Yesterday I was called to pray with a young woman requesting financial assistance, and I listened to her chant her litany of health problems, describe her isolation and the pain of an abusive situation. Normally when wearing my pastoral care hat, I listen and pray back someone’s words…here is what I heard, God hear us say this together. I try to pray prayers that respect their understanding of God, but in this case I could not. She thought God had afflicted her physically and through her relationships, yet was determined to praise God in the midst of this suffering. But one day, God would bless her, and others would know that through it all she was beloved of God and had been faithful.
Today’s Psalm in Celtic Daily Prayer is Psalm 137, and this was a rare occasion when I wanted to sing the Psalm forcefully. God did you hear the Edomites saying “tear it down”, telling her that You do terrible things in order to help us grow in faith? Do you see the daughter of Babylon, the devastator who claims that you bless and curse according to our faithfulness? I wanted to dash heads of those who taught this beautiful child these horrid "truths" (but how can I get to the writer of Deuteronomy)?
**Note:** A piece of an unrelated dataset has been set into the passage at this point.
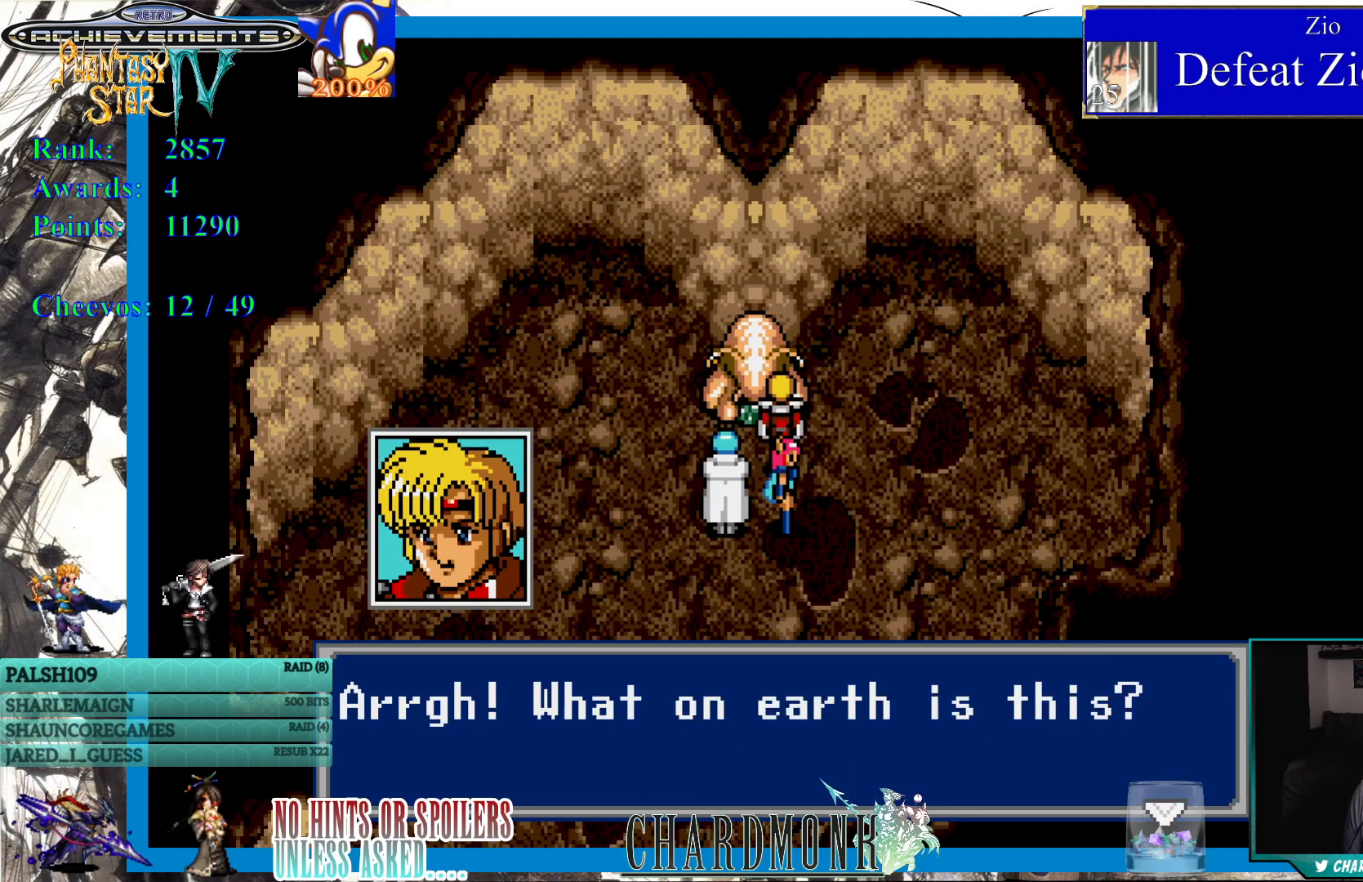
{"buttons": ["CIRCLE"], "left_stick": "center", "right_stick": "center", "events": [[383, "CIRCLE", "down"]]}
Dash me against the rocks, because I can only offer a prayer for her and with her, and no more. As I listen to her story I think on two tracks—the horror of her situation, the frivolity of my response. I can give only an hour, no more, this day is spoken for and already has drained more from my family and personal time than I can afford. I have my own personal care cases, and cannot afford entanglement in another life. I offer her a prayer for God to help because I cannot or will not. I tell myself I cannot pick up every cross but only mine, but there are so many crosses lying on the floor around me.